Nonetheless, the glass was down, the floor was wet with sixteen ounces of tea, and I was frustrated. This mess was going to require a mop to clean up.

Thalia was asking something like What did daddy do? And Siena was answering her, He spilled his water. Now, Siena knows a thing or two about spilled liquids. And most significantly, she knows just how mad and upset I can act towards her when she spills her milk after all the times we’ve told her to be careful with her cup. You can see it in her face and in her eyes when she knocks over her cup and milk is flowing across her plastic place-mat and seeping into the cloth ones we use that she knows I’m upset with her. Sometimes she’ll freeze and go into a shell, which only exacerbates the problem, because what we are then loudly commanding her to do is get up and get paper towels and clean up the mess before it gets any worse. In other situations when she’s done something wrong, I have observed her trying to hide what has gone wrong from me, or to see if she can get away with me not finding out, which I can see through in her face and the way she acts usually, but she cannot hide spilled milk or water, and she knows she has displeased me when that happens. And despite my best efforts to not be too harsh with her–she usually is careful, it always is an accident, and she is just five–I’m not sufficiently good enough, not sufficiently even-keeled enough any more to not let it get to me and not express my frustration with her through a raised voice and stern glares. And it’s times like that I think, despite all the things I am able to do for her, I’m still not being as good a father as I had wanted to be.

As I stooped down to survey the extent of the ice tea lake spreading on our floor, I was thinking of whether I really was tired enough to just drop a glass, of being tired enough that I wanted someone else to clean up the mess. But no one else could clean this up: I had to set an example that we clean up our own spills. I was thinking how much I wanted to just pick up the glass and throw it against the floor until it did break, but I couldn’t demonstrate such force and violence with the kids, let alone our guests. I was thinking whether I should get a bunch of towels from upstairs or go and get the mop from the closet first. Paralyzed by my thoughts, I knelt while the liquid kept spreading, and Thalia kept asking what did daddy do, Siena repeated that I spilled my drink, and eventually Mama told them both to stop it since I didn’t need to hear about it any more and they were just making it worse.

Then Siena said, “It’s ok daddy. I’ll always love you no matter what.”

I had already decided to get the mop first, but with the combination of my exhaustion, my anger, and this, I had to staying kneeling at the floor for a moment longer to fight back tears. I know that Siena is paraphrasing something Mama says to her when she’s has been upset with something Siena has done. But that Siena thought to say it when in the reverse situation she is presented with admonishment instead of such unconditional compassion, and that it came so quickly and easily to her, made my heart big and break at the same time. Of course you hear this from every parent, but we are both constantly amazed by and proud of our girl, with her sweet and caring nature.

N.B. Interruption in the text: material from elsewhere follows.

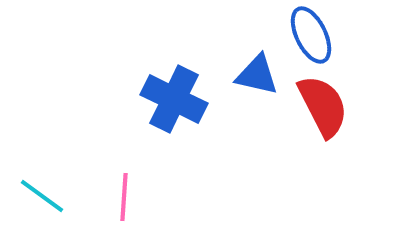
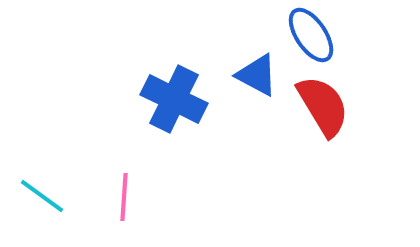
blue ellipse: rotated 8 degrees counterclockwise
blue triangle: rotated 15 degrees clockwise
red semicircle: rotated 4 degrees counterclockwise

Cleaning up the spill after that was no longer an annoying chore, and I sat down for lunch next to Thalia and we had a delightful time. Which means that Siena’s comments, most likely unbeknownst to her, had exactly the necessary effect.

And I hope Siena will always know that we love her forever, too, no matter what.

Merry Christmas, Siena.

P.S. As usual with these kinds of ramblings, it’s late and I’m sentimental. Time to go check on the girls and give them quick kisses while they sleep.